The former 5 Rabbit location is in a south suburban industrial park that provides larger-scale production — at least double and potentially four times the output possible at Half Acre’s former facility. Zimmer and LaRose said they will build a taproom in Bedford Park they hope to have open by fall. They have been brewing there full time since the deal closed.
Hop Butcher, which specializes in trendy beer styles such as hazy IPA and rich, flavored stouts, will grow in 2022, but Zimmer said it will be measured growth. Though about 90% of its beer is sold in the Chicago area, Hop Butcher has built a national following that includes being named 14th-best small brewery in the country by readers of Craft Beer & Brewing Magazine in 2021.
“Just because we can make more beer doesn’t mean we will right away,” Zimmer said. “We’ll follow what has made us successful to this point: growing organically and being smart about where we put things.”
Hop Butcher beer is available largely in beer and liquor stores and has yet to be sold in supermarkets. Operating their own production facility will allow Hop Butcher to enter supermarkets, but it’s not a priority, Zimmer and LaRose said.

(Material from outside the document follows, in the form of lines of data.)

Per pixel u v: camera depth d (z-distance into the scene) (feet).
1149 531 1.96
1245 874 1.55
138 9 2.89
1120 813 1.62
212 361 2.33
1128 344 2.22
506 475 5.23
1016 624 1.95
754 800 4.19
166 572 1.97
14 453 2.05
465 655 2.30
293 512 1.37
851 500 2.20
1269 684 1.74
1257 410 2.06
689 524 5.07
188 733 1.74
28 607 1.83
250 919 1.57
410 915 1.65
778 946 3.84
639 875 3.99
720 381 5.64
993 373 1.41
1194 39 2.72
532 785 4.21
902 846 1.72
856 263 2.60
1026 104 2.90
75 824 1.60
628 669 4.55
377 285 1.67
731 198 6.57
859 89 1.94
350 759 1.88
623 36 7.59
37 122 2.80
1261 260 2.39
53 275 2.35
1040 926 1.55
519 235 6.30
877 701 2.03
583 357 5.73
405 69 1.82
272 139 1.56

Hop Butcher’s growth will be in both proven brands — especially hazy IPAs — but also with beers less common to the brewery, such as lagers and saison.
“It allows us to stretch our muscles and take bigger swings on smaller batches,” LaRose said.
Zimmer said having two breweries of different sizes will offer “all the flexibility in the world to make appropriately sized batches and put them where we want.”
Zimmer and LaRose, who met selling season tickets for the Chicago Rush in the Arena Football League, entered the beer business in 2015 as South Loop Brewing, making tiny amounts of beer at the now-defunct Aquanaut Brewing in the Bowmanville neighborhood. Realizing they likely couldn’t trademark the South Loop name, they turned to a moniker riffing on Carl Sandburg’s legendary poem “Chicago” and reflecting their love of hop-forward beer.
Zimmer and LaRose crafted an ethos to match the Hop Butcher for the World name, becoming one of the first Chicago breweries to embrace the hazy IPA trend that became a foundational industry shift.
Hop Butcher has abided by a modern approach to brewing that embraces no flagship or year-round beers — just fresh batches every week. Some beers are new and some have been previously released. They intentionally give fans few clues about what beers to expect until just before each release.
With more capacity available, Zimmer and LaRose are weighing whether to deviate from that model.
“The allure of always having something available is an exciting change, but there are no serious plans at the moment to change things,” Zimmer said.
Mostly they’re excited to forge a new path.
“We’ve gone seven years and never had a brewery,” LaRose said. “Going to two is pretty wild. In many ways it feels like year zero. We’ll celebrate our seventh anniversary in March, but have we even celebrated our first?”
Don’t expect a third brewery anytime soon.
“I think we’re done for now,” Zimmer said.